There are many factors in life that may make certain people more susceptible to developing substance abuse disorders, ranging from mental disorders to uncontrollable circumstances. One thing that particularly raises the likelihood of an individual developing alcoholism or drug addiction is the presence of anxiety disorders, such as PTSD, panic disorder, or social anxiety. Many people turn to substances in order to alleviate the strain of living with these disorders, only to find out that the uncomfortable feelings are exacerbated when they try to stop using drugs or alcohol. There are non-narcotic methods of coping with these disorders, and these need to be maximized in today’s psychiatric environment.

Anxiety is a commonly heard word in everyday conversation, but feeling anxious about a big or stressful event is a far cry from living with an anxiety disorder. Anxiety disorders can make normal social interactions overwhelming to the point of experiencing paranoia, panic attacks, and turning to isolation. It makes it extremely difficult for people to develop connections with employers, friends, family, and significant others.

Unsurprisingly, as these symptoms are uncomfortable and inhibiting, many people who suffer from anxiety disorders turn to alcohol and drugs in order to relieve themselves of some of the stress that they experience on a daily basis. In fact, not only are people with anxiety disorders 2-3 times more likely to develop substance abuse disorders in their lives, they are also more likely to engage in substance abuse earlier in life.

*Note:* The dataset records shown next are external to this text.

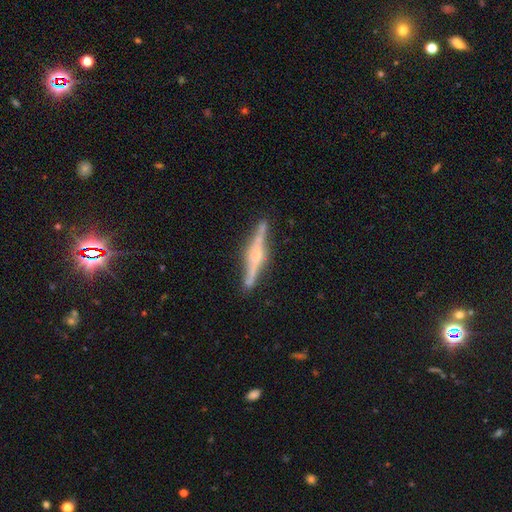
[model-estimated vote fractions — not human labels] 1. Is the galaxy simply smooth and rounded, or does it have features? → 79% featured or disk, 15% smooth, 6% star or artifact.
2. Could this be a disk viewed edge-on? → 97% yes, 3% no.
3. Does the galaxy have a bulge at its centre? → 68% rounded, 22% boxy, 10% none.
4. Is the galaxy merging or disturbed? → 84% none, 11% minor disturbance, 2% major disturbance, 2% merger.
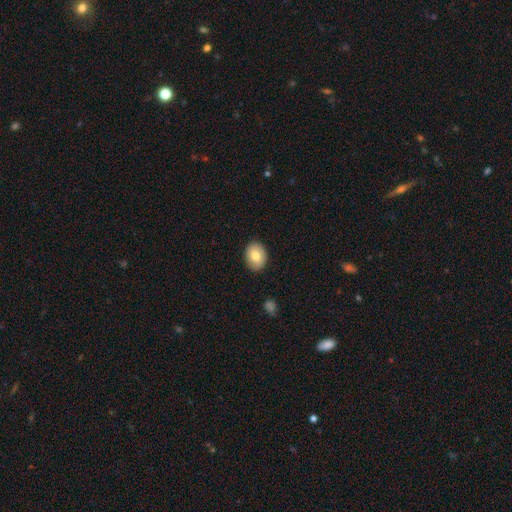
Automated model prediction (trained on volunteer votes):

For many living with these disorders, intoxication is a preferable way of life to the constant discomfort, and many who use substances seem to be able to break down their walls, feel connected, and find relaxation…but only until the drugs wear off, leaving them in the same space of isolation and misery that they were trying to escape. Unfortunately, this mentality often leads to an addictive cycle of using a drink or a pill to escape from a personal reality.

Therefore, it is important that professionals recognize the importance of using non-addictive substances for those who suffer from these mental conditions and become more proficient at treating dual-diagnosis patients. That is not to say that medication isn’t necessary sometimes; only that professionals need to exercise more caution when prescribing drugs to patients with anxiety disorders, given the likelihood of their patients developing addictions.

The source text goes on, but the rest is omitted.